Discover the charms of the Kāpiti Coast

Head north out of Wellington and time seems to shift as the air becomes salty, the sky seems bigger and roads are swapped out for sand

People walking over swing bridge on Escarpment trail

Welcome to the Kāpiti Coast, which stretches across 85km of rumpled, curved coastline from Paekākāriki to Ōtaki and whose tranquil beaches and characterful villages have long been like catnip for those wanting to decompress from city life.

Back in the 1800s, they called it ‘taking the sea air’ and Wellingtonians wanting to do so would have spent at least a day threading their way through the hills from the Capital. Today, you can cover the 50km journey in less than an hour by road or rail. Although you shouldn’t: it’s better to take your time and enjoy the distractions around every bend.

Kapiti coast driftwood
Tuatara tap room brewery frontage
50 50 pies baking tray
Pram Beach interior

First things first: leave your jacket at home because you probably won’t need it. Kāpiti’s climate is what weather forecasters like to refer to as temperate, meaning it’s often a few degrees warmer than Wellington.

Secondly, bring a big appetite and stretchy pants because Kāpiti offers a bounty of foodie delights, its fertile soil coughing up orchards and market gardens. Thanks to enterprising locals, these goodies find their way into everything from cheese and olive oil to craft beer, chocolate and ice cream – which in turn find their way onto the menus of local cafés and restaurants. One thing’s for sure, you’ll never go hungry in Kāpiti.

Kāpiti’s eateries may have a relaxed, beachy vibe but they take good food and drink seriously. Helen Turnbull worked under Gordon Ramsay in Tokyo before setting up 50-50 Restaurant at Paraparaumu Beach. Old Beach Bakery does a best-ever gourmet version of a classic Kiwi pie with the most buttery and flaky pastry you’ll ever eat. While Paraparaumu craft beer brewery Tuatara has won awards for their locally-made beers which are now enjoyed around the world. Once you’ve filled your belly with seasonal, fresh food, it’s time to explore.

Nose the car towards the Southward Car Museum, where more than 500 highly covetable vehicles, including Marlene Dietrich’s Cadillac, are the star attraction. Even if you wouldn’t describe yourself as a petrol head, you’ll find something to like at this $20 million museum which began life when Len Southward bought a Model T Ford in 1956 for £40. One thing led to another, and the result is a fascinating shrine to all things vehicular, from a sleek red Ferrari worth a cool five million dollars to New Zealand’s first ever car.

You’ll probably want to work off some of the great local food and craft beer with a walk around the Paekākāriki Escarpment.
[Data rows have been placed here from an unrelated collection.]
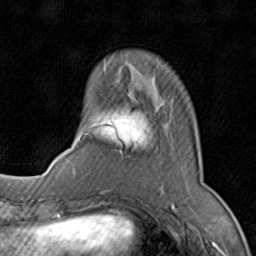
Breast MRI (dynamic contrast-enhanced), one axial slice. Position 22 of 80 along the scan axis. Cropped to one breast. Dynamic contrast-enhanced series, time point 2 of 8 at this slice position (early post-contrast). 1.5 T. TE 1.7 ms, TR 4.5 ms. 2 mm slice thickness. 256 × 256 image matrix. Female patient.
Structures marked on this image (semi-automatically segmented with operator editing):
- enhancing-tissue mask used for the functional tumour volume (all voxels passing the contrast-enhancement thresholds inside the analysis volume; usually the tumour): bounding box <77,100,199,194> (left, top, right, bottom; pixels)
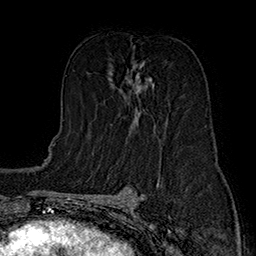
Breast MRI (dynamic contrast-enhanced), one axial slice; position 88 of 160 along the scan axis; cropped to one breast; dynamic contrast-enhanced series, time point 2 of 7 at this slice position (early post-contrast); 1.5 T; TE 2.8 ms, TR 5.4 ms; 1 mm slice thickness; 256 × 256 image matrix. Female patient.
Outlined on this slice (semi-automatically segmented with operator editing):
- enhancing-tissue mask used for the functional tumour volume (all voxels passing the contrast-enhancement thresholds inside the analysis volume; usually the tumour): bounding box <109,62,154,129> (left, top, right, bottom; pixels)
This track, part of the national Te Araroa Walkway, opened in 2016 and runs from Paekākāriki to Pukerua Bay, a 10km stretch that takes around 2.5 hours to complete – longer if you’ve got an itchy camera finger.

Southward Car Museum blue car
Kapiti Island nature tours
Kapiti Island takahe
Kapiti Island lookout

And you can’t come to Kāpiti and not visit Kāpiti Island, the bush-smothered island that sits 5km offshore. One of New Zealand’s most valuable nature reserves, this diamond in Kāpiti’s tiara allows visitors a glimpse at what what life must have been like before humans started messing up the environment.

Either pop over for the day or stay overnight with Kāpiti Island Nature Tours in glamping accommodation at the north end of the island. Thanks to more than 100 years of protection, with the last 20 years entirely pest-free, the island is thick with birdlife, and you’ll encounter many of the resident species such as stitch birds, kōkako, takahē, and kākā. If you’re lucky, you might just stumble on one of the island’s many little spotted kiwi (or, more likely, hear them), not to mention the numerous little blue penguins who call this island home.

If weather or time works against a visit to the island, take a visit to the Ngā Manu Nature Reserve for an up-close look at nature. Meet kiwi in the nocturnal house, feed long fin eels and say ‘kia ora’ to a tuatara. The reserve has Kāpiti’s largest remaining coastal wetlands where you can meet some of the 50 different bird species that come and go from this rich ecological swamp. Don’t leave without hugging one of the ancient 400-year old kahikatea, which are Aotearoa’s tallest forest trees.

Fortunately, Kāpiti doesn’t mind if you come for its beaches, its walkways, nature reserves or cuisine; it will welcome you with open arms and invite you to share its many experiences. With 13 flights a week from Auckland to Kāpiti Coast Airport, not to mention from other New Zealand hubs, now is the time to discover the charms of the Kāpiti Coast.